How we work is changing very fast.

A recent study conducted among UK businesses suggests that four-day workweeks are not a bad idea. The study discovered that contrary to entrenched concerns of lazy employees and poor delivery, most of the firms involved experienced significant productivity increases and lower stress among their employees. Many participants want to stay on a four-day work week.

A shorter work week isn’t ideal for every business. But all companies should take a closer look at how they work. The World Economic Forum even predicts that two-fifths of the world’s employees will eventually work remotely. It’s become a norm for people to alternate between the office and elsewhere.

But without the proper culture and support, employees can cheat the system, such as using mouse movers and even Lego to fool productivity monitoring software. Remote work can become a big problem if there isn’t a healthy alignment between the business and its employees, says Sandra Crous, MD of PaySpace.

“We’ve learned a lot over the last year of what works well and what doesn’t for hybrid work. You manage remote teams completely differently from a face-to-face environment where everyone works in the same building. It is very, very different.”

PaySpace has discovered that remote working offers significant advantages and makes it a strategic priority. During this transition, Crous and her management team learned several essential insights. They elevated employee engagement in several ways, working harder to reinforce the company culture, finding ways to make remote employees more human, and even limiting meetings.

Collaborate with employees

In a remote and hybrid work environment, managers must pay attention and take the initiative to make their people’s professional lives easier. They should talk to their subordinates and give them ways to communicate their concerns.

“You have to give employees a platform where they feel secure, where they are honest and open about the things they struggle with in a remote world,” says Crous. “These can be confidential meetings, anonymous surveys, private Teams rooms, to name a few.

“But if you don’t know what your employees are really thinking, and you can’t see them enough in person to get a real sense of where they are at, you must give them other avenues to confidently share their concerns and opinions about their work lives.

“Also invest in tools that recognise excellence –it’s important people get the credit they deserve, publicly and in person.”

To help employees navigate their work, don’t keep them in the dark. Provide clear short term and long-term goals. Doing so will help them plan and make understand how important their role is. But foremost, it shows you trust them.

“Once you have communicated the strategy, give employees autonomy to work,” she says. “You don’t want to put stress on a person by not empowering them when they work remotely. So, trust for me is fundamental when you’ve got remote teams. You want people to feel safe and not be completely stressed out. It’s so important to set clear goals and boundaries.”

Community and culture

Most employees enjoy remote work. But some might feel they miss the human connection as they no longer spend as much time face to face with their colleagues. Community is a crucial part of keeping teams cohesive and productive, and it’s important to celebrate employees as humans.

While this happens intuitively in physical office environments, the empathic gap created by a remote meeting can be substantial.
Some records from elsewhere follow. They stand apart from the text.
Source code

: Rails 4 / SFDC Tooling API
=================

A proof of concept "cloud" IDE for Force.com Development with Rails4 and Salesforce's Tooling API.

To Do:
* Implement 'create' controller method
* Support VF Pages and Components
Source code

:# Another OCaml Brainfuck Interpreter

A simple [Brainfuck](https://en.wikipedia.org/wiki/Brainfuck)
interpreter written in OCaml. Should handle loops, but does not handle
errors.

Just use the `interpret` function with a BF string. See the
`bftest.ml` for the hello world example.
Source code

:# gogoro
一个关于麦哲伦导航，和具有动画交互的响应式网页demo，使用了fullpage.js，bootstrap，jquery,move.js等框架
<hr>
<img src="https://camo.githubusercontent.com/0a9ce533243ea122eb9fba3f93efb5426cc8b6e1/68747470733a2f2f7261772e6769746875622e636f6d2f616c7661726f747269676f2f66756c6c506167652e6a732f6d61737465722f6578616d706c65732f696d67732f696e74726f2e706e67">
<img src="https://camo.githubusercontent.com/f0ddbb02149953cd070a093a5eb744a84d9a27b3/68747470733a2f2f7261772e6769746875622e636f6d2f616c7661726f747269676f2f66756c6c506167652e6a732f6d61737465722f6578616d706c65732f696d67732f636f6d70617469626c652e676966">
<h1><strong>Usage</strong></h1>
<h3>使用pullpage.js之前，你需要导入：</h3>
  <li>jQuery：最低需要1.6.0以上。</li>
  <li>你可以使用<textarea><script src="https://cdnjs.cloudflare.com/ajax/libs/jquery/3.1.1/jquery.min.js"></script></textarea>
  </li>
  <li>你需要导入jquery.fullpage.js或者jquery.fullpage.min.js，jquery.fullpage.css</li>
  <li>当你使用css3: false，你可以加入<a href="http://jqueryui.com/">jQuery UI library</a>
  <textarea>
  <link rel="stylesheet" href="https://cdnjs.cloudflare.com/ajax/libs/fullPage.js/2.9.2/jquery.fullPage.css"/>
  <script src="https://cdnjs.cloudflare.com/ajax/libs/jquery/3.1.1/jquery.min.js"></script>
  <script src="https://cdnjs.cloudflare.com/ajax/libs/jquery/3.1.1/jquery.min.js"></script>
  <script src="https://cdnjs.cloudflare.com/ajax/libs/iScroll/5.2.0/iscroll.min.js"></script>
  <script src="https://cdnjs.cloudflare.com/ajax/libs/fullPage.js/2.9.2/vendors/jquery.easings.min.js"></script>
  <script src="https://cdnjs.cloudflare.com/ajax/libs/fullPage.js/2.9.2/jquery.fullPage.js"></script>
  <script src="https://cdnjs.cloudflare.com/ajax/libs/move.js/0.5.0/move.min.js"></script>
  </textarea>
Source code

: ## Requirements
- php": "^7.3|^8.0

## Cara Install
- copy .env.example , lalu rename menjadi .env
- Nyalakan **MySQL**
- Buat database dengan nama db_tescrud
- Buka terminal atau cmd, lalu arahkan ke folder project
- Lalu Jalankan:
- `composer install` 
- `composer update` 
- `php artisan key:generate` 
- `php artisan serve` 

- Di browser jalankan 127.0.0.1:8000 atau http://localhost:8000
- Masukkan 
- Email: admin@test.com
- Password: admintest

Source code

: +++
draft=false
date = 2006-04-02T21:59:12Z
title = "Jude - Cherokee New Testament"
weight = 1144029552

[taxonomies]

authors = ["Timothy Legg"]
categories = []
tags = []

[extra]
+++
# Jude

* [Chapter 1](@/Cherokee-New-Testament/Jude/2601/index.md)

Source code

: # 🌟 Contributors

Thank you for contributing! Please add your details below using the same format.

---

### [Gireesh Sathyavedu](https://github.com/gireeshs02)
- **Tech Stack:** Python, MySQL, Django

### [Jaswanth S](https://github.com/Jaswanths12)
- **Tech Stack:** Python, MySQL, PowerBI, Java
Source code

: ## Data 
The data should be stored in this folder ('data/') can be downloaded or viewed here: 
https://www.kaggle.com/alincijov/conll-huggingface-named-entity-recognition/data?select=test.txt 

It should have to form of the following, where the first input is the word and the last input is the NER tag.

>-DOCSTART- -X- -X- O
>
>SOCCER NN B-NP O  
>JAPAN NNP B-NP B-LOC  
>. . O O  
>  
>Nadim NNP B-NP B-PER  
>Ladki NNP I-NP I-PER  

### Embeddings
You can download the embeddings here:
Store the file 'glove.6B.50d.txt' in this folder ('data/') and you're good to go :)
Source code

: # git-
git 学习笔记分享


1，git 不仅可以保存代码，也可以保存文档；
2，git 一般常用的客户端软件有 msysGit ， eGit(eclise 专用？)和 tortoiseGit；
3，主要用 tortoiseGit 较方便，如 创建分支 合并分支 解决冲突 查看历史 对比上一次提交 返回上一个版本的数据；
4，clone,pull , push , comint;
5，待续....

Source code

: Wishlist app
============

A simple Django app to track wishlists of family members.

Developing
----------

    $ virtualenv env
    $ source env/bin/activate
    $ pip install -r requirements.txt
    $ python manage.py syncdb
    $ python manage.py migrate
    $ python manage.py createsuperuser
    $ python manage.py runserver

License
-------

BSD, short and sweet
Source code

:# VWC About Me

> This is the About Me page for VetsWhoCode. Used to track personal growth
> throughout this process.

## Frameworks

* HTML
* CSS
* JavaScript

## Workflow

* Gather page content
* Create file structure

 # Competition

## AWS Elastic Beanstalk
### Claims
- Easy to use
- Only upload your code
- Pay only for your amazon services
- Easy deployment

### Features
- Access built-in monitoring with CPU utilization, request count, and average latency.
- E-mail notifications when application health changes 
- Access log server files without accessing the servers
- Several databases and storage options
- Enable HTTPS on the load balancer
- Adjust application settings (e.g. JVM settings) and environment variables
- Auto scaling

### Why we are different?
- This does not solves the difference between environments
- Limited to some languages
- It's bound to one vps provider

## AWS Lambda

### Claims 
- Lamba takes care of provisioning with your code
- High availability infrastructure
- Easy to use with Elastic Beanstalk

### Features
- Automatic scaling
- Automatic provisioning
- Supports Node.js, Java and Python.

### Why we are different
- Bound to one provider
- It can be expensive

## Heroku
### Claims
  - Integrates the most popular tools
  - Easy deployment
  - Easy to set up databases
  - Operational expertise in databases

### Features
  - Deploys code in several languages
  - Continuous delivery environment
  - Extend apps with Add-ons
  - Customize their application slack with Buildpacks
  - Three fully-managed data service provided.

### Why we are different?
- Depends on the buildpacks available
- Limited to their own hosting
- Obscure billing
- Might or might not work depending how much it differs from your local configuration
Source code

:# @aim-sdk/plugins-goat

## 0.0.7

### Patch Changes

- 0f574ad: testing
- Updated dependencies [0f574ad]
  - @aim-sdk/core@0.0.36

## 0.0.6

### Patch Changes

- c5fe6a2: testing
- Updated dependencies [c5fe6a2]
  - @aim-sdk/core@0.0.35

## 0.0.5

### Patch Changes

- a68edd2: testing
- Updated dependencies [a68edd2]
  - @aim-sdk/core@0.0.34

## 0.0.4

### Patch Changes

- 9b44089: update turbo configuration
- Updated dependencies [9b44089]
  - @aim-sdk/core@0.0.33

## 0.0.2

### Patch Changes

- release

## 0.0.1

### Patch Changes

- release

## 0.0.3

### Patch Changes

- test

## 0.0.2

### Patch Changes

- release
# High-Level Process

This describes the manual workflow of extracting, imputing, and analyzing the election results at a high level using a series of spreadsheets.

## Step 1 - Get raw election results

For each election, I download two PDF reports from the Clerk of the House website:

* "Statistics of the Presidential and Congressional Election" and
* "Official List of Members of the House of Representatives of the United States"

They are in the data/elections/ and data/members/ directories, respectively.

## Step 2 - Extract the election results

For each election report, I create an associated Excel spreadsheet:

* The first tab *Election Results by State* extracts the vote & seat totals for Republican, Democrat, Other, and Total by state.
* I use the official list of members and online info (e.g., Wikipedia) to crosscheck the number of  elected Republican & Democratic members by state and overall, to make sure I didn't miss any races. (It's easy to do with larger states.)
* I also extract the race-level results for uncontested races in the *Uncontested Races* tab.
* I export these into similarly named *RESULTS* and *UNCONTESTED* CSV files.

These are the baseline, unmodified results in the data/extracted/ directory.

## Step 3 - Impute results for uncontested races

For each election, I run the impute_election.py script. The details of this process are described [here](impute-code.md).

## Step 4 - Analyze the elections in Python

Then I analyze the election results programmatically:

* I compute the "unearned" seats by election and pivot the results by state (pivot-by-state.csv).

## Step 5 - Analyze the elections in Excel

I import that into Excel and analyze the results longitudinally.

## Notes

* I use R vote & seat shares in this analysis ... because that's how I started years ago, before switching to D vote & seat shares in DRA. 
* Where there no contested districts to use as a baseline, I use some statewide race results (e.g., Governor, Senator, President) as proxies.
To counter this, Crous and her team emphasise humanness. “At the office, you don’t have any pets next to your desk. But when you work remotely, there’s a good chance that you’ve got a pet around. Allow people to make that part of the activity, to introduce their furry friend to the internal colleagues on the call.

“We are all human and working remotely will mean that they are getting to know the human on the other side. It’s not just about work; we really care about the person.”

Other examples include encouraging colleagues to introduce their children on Friday afternoons or talk about exciting hobbies in their lives. Companies can provide spaces to encourage this type of bonding – PaySpace has started introducing Microsoft Viva Engage, a company-focused social network where employees can join communities and share personal interests.

Expressing humanness and joining communities helps reinforce the business culture, which is the glue holding a productive workforce together. The real challenge with remote working is how it can impact culture negatively.

The office is not a natural culture source – it just happens to create culture with less effort. To encourage an effective hybrid workforce, don’t take culture for granted. Reinforce it by providing employees channels to express their concerns and ideas, giving them support and autonomy, and cultivating trust in their abilities.

And, if you want a quick start, Crous suggests no-meeting days: “We have declared Fridays as no-meeting days. Honestly, I once thought it wouldn’t work. But it’s been one of the best initiatives we’ve implemented. Look at how to help your people connect and feel appreciated, and you’ll get a lot from remote workers.”